05-24-2010 12:58:37.695 INFO TailingProcessor - File descriptor cache is full, trimming...
05-24-2010 12:58:40.956 INFO TailingProcessor - File descriptor cache is full, trimming...
05-24-2010 12:58:43.753 INFO TailingProcessor - File descriptor cache is full, trimming...
05-24-2010 12:58:46.465 INFO TailingProcessor - File descriptor cache is full, trimming...
05-24-2010 12:58:48.832 INFO TailingProcessor - File descriptor cache is full, trimming...
05-24-2010 12:58:51.807 INFO TailingProcessor - File descriptor cache is full, trimming...
Now that we are using the "time_before_close" parameter within most of the input stanza's we are leaving files open for longer. This I imagine is putting more pressure on Splunk to be able to open and close files as required.
As you can see from the log above, whilst not an error it is an indicator that we need to tune our Splunk instance better to cope with the large number of files that Splunk has to monitor (I would imagine around 800 per day)
can you please look into this and advise me on how to better tune our Splunk instance?
I have also tested setting various different OS values for the number of allowed open file descriptor (ulimit -n) and the Splunk max_fd (within limits.conf) but they have not resolved the issue.
So 4.1 has introduced the new tailing processor, which is now capable of handling many more files than the old version - wahoo!
The above info message just means that Splunk has more files to read but it has already reached the limit of open FD's. 3.x versions of Splunk used the max_fd
setting in limits.conf
so you could tune Splunk to increase this overall number, but that has not yet been added to the 4.1.x code-branch. It's coming though, and will be in the official 4.1.3 release, which is next on the list.
For now, if you're monitoring directories that contain 800 files, it's not going to be much of an issue and its just a case of Splunk cleaning up open FD's so it can move on to the next file. It will always come back and read your files again, so it shouldn't be missing out on any data.
So 4.1 has introduced the new tailing processor, which is now capable of handling many more files than the old version - wahoo!
The above info message just means that Splunk has more files to read but it has already reached the limit of open FD's. 3.x versions of Splunk used the max_fd
setting in limits.conf
so you could tune Splunk to increase this overall number, but that has not yet been added to the 4.1.x code-branch. It's coming though, and will be in the official 4.1.3 release, which is next on the list.

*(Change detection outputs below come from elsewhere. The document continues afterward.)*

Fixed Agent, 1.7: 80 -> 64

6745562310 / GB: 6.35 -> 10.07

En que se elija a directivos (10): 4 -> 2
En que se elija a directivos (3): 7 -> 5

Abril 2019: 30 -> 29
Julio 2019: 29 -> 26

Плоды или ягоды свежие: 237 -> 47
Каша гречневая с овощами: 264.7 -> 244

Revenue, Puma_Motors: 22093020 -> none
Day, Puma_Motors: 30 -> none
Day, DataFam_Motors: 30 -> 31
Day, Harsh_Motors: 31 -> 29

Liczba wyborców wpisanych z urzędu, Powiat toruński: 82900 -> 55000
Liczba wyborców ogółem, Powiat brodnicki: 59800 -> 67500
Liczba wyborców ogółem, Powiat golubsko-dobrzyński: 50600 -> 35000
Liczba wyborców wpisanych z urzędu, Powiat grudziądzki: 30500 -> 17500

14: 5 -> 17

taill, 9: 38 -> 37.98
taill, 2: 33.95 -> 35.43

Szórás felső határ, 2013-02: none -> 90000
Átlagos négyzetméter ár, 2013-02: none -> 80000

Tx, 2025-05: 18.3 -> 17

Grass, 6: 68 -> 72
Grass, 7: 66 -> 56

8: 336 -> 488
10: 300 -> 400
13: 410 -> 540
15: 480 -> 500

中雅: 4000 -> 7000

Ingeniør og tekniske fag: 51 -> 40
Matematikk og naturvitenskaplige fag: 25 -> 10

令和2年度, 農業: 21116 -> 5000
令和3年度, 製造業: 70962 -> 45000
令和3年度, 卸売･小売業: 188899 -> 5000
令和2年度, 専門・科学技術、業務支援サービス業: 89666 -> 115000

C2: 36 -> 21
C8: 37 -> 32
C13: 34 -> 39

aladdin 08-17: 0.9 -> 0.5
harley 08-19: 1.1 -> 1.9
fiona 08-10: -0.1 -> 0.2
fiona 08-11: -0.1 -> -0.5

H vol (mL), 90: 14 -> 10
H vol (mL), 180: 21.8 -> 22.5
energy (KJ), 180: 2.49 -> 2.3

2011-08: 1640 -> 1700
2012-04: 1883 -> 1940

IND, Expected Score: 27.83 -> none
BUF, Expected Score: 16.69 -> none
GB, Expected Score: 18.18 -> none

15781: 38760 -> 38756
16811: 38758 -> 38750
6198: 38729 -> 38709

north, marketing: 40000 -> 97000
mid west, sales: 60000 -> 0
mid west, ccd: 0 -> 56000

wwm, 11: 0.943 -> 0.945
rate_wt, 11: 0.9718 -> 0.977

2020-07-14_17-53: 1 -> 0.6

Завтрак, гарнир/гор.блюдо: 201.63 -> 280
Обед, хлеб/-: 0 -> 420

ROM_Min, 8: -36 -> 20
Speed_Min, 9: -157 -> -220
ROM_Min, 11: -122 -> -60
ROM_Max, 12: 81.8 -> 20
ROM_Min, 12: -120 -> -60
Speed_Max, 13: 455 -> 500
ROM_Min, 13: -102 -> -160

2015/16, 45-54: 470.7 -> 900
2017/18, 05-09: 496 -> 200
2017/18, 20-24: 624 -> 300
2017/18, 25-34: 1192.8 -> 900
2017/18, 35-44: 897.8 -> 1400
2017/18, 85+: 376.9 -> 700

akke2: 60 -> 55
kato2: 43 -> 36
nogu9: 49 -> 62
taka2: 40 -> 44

For now, if you're monitoring directories that contain 800 files, it's not going to be much of an issue and its just a case of Splunk cleaning up open FD's so it can move on to the next file. It will always come back and read your files again, so it shouldn't be missing out on any data.
Question:
I have one thought, that, how do we come accross setting the values for max_fd= ?
What are the rationals setting values or it's random, what feels good for us?
Some people say, increase or double in sequential way, using default value, till it resolves.
Had the same events in splunkd.log, Micks solution works (just make sure you set a limit that is lower than the splunk users ulimit)
[inputproc]
max_fd = 256
Syntax is really:
[inputproc]
max_fd = 256
Added to limits.conf.